There are 2 methods which can be used to calculate a proportion of the above home expenses when arriving at your self employed income for income tax purposes and these are discussed below:


Simplified Method  


This is a HMRC method which is also known as the flat rate method and gives a business owner a flat rate of household expenses to claim depending on the number of hours which they worked in a given month.


The rates are as follows:

  • 25-50 hours: £10 per month
  • 51-100 hours: £18 per month
  • 101 hours or more: £26 per month


If the number of hours you work varies each month, you can dip in and  out of the higher and lower allocations to come to your total annual  amount.


The rates above are meant to cover all of the costs listed above with the exception of telephone and broadband. You will need to calculate the proportion of the actual telephone and broadband expense used for the purposes of your business if claiming the working from home expense using the simplified method.



Actual Method


This calculation is based on your actual running costs. HMRC  say that you need to apportion the running costs of your home on a  “fair and reasonable” basis between the private element (relating to you actually living there) – and the business element.


Therefore, it is worked out using two factors; 


  • the number of rooms in your house that are used for business purposes
  • and the amount of the time you use those rooms for business purposes compared to their total use


You then divide your total household running costs by the number of  rooms you use for business and the proportion of business use of each  room.

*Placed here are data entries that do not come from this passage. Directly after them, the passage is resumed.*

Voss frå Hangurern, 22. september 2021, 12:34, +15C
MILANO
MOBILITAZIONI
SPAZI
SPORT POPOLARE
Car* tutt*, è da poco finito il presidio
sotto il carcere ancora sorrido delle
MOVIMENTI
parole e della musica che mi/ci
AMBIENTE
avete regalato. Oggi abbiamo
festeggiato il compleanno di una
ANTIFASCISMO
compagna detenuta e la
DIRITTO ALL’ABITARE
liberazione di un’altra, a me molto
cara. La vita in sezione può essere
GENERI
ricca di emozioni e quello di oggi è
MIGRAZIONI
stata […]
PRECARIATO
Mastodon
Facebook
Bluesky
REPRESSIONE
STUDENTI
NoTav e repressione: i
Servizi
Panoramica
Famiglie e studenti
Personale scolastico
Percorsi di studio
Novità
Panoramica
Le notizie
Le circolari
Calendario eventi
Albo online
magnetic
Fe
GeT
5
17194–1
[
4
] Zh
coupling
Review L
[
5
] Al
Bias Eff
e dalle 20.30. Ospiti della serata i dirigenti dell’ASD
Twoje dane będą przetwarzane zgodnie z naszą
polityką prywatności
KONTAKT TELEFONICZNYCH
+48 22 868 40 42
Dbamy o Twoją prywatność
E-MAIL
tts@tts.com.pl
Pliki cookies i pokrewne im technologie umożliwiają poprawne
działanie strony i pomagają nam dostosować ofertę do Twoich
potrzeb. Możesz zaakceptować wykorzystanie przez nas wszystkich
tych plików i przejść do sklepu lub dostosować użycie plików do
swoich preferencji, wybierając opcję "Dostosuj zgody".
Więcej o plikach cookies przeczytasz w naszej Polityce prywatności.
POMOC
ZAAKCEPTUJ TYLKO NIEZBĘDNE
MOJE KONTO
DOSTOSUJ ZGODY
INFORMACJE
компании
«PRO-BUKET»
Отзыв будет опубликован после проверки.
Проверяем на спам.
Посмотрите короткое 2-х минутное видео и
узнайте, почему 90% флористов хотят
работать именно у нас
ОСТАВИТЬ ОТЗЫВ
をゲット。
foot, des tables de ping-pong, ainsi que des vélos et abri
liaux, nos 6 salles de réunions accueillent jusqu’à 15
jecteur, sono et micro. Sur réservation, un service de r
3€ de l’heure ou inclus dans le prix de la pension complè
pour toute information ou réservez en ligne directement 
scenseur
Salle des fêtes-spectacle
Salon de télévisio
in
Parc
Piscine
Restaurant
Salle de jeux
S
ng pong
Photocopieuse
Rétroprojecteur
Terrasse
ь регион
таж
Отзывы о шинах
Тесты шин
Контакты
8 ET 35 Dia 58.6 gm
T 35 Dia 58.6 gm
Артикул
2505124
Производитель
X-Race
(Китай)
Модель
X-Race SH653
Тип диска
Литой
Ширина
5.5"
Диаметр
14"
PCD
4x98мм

There is a key point which you should be aware of if you are utilising only one specific room in your house for work purposes


Just remember that it’s not a good idea to use any part of your home  100% for business activities, because capital gains tax will then be due  on the part you use solely for business if, and when, you sell your  home. This will also open to you being liable to paying business rates as that dedicated area becomes a business premises.